◆ TASK TO CARRY OUT:
Your answer should be an exact copy of the data.

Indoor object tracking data
= Beginning of Section =

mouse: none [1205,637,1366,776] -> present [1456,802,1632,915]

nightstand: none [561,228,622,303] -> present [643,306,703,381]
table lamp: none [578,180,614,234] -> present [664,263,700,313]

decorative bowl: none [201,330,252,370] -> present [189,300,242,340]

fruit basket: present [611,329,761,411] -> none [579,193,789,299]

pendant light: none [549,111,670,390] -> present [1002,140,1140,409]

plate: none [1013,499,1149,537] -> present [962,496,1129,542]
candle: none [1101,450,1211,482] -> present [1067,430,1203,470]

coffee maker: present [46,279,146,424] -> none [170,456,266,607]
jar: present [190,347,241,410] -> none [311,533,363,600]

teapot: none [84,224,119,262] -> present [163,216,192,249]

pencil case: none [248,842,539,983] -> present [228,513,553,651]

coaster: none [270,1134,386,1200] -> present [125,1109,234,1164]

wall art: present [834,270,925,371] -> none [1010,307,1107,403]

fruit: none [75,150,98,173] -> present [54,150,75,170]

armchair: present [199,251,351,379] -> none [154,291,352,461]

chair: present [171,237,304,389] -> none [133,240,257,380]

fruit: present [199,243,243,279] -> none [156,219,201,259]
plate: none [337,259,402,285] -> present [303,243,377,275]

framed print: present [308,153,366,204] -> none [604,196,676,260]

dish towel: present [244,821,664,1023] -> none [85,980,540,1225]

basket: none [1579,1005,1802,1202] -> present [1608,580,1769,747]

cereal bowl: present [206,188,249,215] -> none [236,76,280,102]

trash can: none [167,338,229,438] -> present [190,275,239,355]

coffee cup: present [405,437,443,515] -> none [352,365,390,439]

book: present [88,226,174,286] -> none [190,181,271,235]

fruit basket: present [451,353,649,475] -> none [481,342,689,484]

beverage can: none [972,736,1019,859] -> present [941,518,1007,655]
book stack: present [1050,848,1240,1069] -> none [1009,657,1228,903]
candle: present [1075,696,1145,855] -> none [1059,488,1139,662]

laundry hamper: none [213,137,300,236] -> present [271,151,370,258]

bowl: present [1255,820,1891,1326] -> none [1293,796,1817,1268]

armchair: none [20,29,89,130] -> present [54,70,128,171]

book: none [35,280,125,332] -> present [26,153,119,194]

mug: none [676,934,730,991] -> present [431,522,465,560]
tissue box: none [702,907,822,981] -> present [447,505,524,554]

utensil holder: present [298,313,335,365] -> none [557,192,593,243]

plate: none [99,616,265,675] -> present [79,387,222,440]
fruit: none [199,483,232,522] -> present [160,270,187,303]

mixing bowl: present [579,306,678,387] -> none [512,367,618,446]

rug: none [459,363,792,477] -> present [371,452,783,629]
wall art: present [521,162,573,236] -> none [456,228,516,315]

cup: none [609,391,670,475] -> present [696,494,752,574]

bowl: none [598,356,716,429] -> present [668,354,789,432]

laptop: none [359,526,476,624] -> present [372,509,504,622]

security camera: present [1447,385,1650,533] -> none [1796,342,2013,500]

= End of Section =

◆ WORKED SOLUTION:
mouse: none [1205,637,1366,776] -> present [1456,802,1632,915]

nightstand: none [561,228,622,303] -> present [643,306,703,381]
table lamp: none [578,180,614,234] -> present [664,263,700,313]

decorative bowl: none [201,330,252,370] -> present [189,300,242,340]

fruit basket: present [611,329,761,411] -> none [579,193,789,299]

pendant light: none [549,111,670,390] -> present [1002,140,1140,409]

plate: none [1013,499,1149,537] -> present [962,496,1129,542]
candle: none [1101,450,1211,482] -> present [1067,430,1203,470]

coffee maker: present [46,279,146,424] -> none [170,456,266,607]
jar: present [190,347,241,410] -> none [311,533,363,600]

teapot: none [84,224,119,262] -> present [163,216,192,249]

pencil case: none [248,842,539,983] -> present [228,513,553,651]

coaster: none [270,1134,386,1200] -> present [125,1109,234,1164]

wall art: present [834,270,925,371] -> none [1010,307,1107,403]

fruit: none [75,150,98,173] -> present [54,150,75,170]

armchair: present [199,251,351,379] -> none [154,291,352,461]

chair: present [171,237,304,389] -> none [133,240,257,380]

fruit: present [199,243,243,279] -> none [156,219,201,259]
plate: none [337,259,402,285] -> present [303,243,377,275]

framed print: present [308,153,366,204] -> none [604,196,676,260]

dish towel: present [244,821,664,1023] -> none [85,980,540,1225]

basket: none [1579,1005,1802,1202] -> present [1608,580,1769,747]

cereal bowl: present [206,188,249,215] -> none [236,76,280,102]

trash can: none [167,338,229,438] -> present [190,275,239,355]

coffee cup: present [405,437,443,515] -> none [352,365,390,439]

book: present [88,226,174,286] -> none [190,181,271,235]

fruit basket: present [451,353,649,475] -> none [481,342,689,484]

beverage can: none [972,736,1019,859] -> present [941,518,1007,655]
book stack: present [1050,848,1240,1069] -> none [1009,657,1228,903]
candle: present [1075,696,1145,855] -> none [1059,488,1139,662]

laundry hamper: none [213,137,300,236] -> present [271,151,370,258]

bowl: present [1255,820,1891,1326] -> none [1293,796,1817,1268]

armchair: none [20,29,89,130] -> present [54,70,128,171]

book: none [35,280,125,332] -> present [26,153,119,194]

mug: none [676,934,730,991] -> present [431,522,465,560]
tissue box: none [702,907,822,981] -> present [447,505,524,554]

utensil holder: present [298,313,335,365] -> none [557,192,593,243]

plate: none [99,616,265,675] -> present [79,387,222,440]
fruit: none [199,483,232,522] -> present [160,270,187,303]

mixing bowl: present [579,306,678,387] -> none [512,367,618,446]

rug: none [459,363,792,477] -> present [371,452,783,629]
wall art: present [521,162,573,236] -> none [456,228,516,315]

cup: none [609,391,670,475] -> present [696,494,752,574]

bowl: none [598,356,716,429] -> present [668,354,789,432]

laptop: none [359,526,476,624] -> present [372,509,504,622]

security camera: present [1447,385,1650,533] -> none [1796,342,2013,500]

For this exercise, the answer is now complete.